The country’s total number of cases is now 134,687, the seventh-highest number in the world, in a dramatic turnaround from the situation back in March.
A total of 1,280 deaths has now been recorded, the country’s coronavirus response headquarters said in a statement, adding that around 50% of the cases were asymptomatic. Moscow, the country’s worst-hit city, accounts for more than a half of total cases.
Last week, Russia extended its isolation period through May 11. “The daily increase in cases has relatively stabilized but this mustn’t calm us down, the situation is still very serious,” Putin said. “The peak is not behind us, we are about to face a new and grueling phase of the pandemic… the deadly threat of the virus remains.”
Anger is rising among the country’s health workers after two dozen hospitals had to shut down for quarantines, with many doctors falling sick. Russian independent media and non-governmental organizations have reported anonymous pleas from outraged medical workers who said they had been ordered to the frontlines without adequate protection, and that bureaucratic foot-dragging was costing lives.
On Thursday, as the number of cases passed 100,000, Russian Prime Minister Mikhail Mishustin appeared on state television informing Putin by video conference that he’d tested positive for the virus. That came a day after Mishustin said it was “impossible to give an exact date” for lifting Covid-19 restrictions in Russia, including reopening the country’s borders.
On Saturday, a Chinese city on the border with Russia issued an emergency epidemic prevention notice closing all dine-in restaurants “until further notice,” according to China’s state-run CCTV.
The move by Harbin City in Heilongjiang Province came as other Chinese provinces began to lift lockdown measures. Heilongjiang has seen a spike in locally transmitted coronavirus cases.
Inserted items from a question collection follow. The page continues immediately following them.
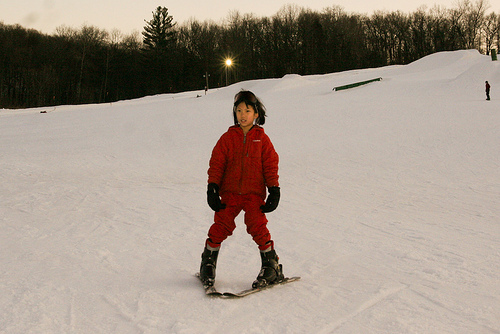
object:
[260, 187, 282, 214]
glove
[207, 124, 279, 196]
jacket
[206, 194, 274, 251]
pants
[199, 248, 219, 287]
shoes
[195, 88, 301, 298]
child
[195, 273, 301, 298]
skis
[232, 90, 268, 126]
hair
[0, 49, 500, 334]
snow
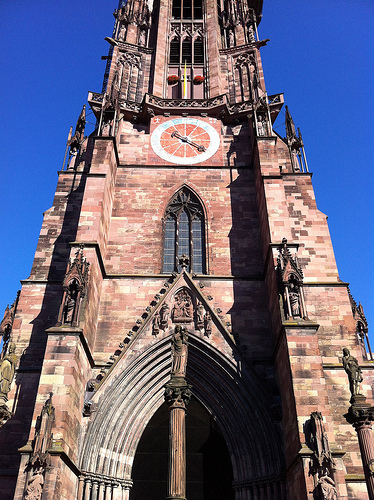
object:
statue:
[342, 347, 363, 395]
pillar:
[52, 0, 314, 198]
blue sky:
[1, 1, 108, 302]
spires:
[62, 104, 86, 171]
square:
[149, 118, 224, 167]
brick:
[57, 352, 71, 387]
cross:
[179, 253, 190, 268]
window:
[182, 23, 191, 63]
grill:
[182, 38, 192, 62]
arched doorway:
[130, 392, 234, 499]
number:
[181, 157, 188, 164]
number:
[172, 118, 177, 124]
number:
[162, 123, 169, 129]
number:
[183, 118, 189, 124]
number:
[202, 125, 208, 130]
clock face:
[148, 116, 223, 167]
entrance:
[128, 386, 234, 498]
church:
[0, 0, 374, 500]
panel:
[171, 288, 196, 322]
Chinese health authorities recently traced dozens of cases to a single flight that arrived in Shanghai from Moscow on April 10. A wave of cases in the city of Suifenhe, on the border with Russia’s Far East, were attributed in large part to Chinese nationals returning from Russia.
The Russian Defense Ministry reported an outbreak among its personnel, cadets and civilian employees. Reports have emerged of cases at military academies across the country, including among troops who took part in the Moscow rehearsals for the May 9 Victory Day parade.
Back in March, Putin radiated confidence about his government’s response to a growing global crisis, reassuring his citizens that the situation was “under control” thanks to early intervention measures. On April 1, the Russian President played the role of international rescuer, dispatching a planeload of medical supplies to New York’s John F. Kennedy Airport.
But by April 13, the mood had changed. “We have a lot of problems,” Putin said in a video conference. “There is nothing to boast about, and we must not let our guard down, because in general, as you and your specialists say, we have not passed the peak of the epidemic yet.”
In a recent essay, Tatiana Stanovaya of the Carnegie Moscow Center said the pandemic had underscored Putin’s isolation from ordinary Russians as he had failed to devise an adequate action plan or display sufficient empathy, handing the task of imposing the strictest restrictions to Sergey Sobyanin, the mayor of Moscow.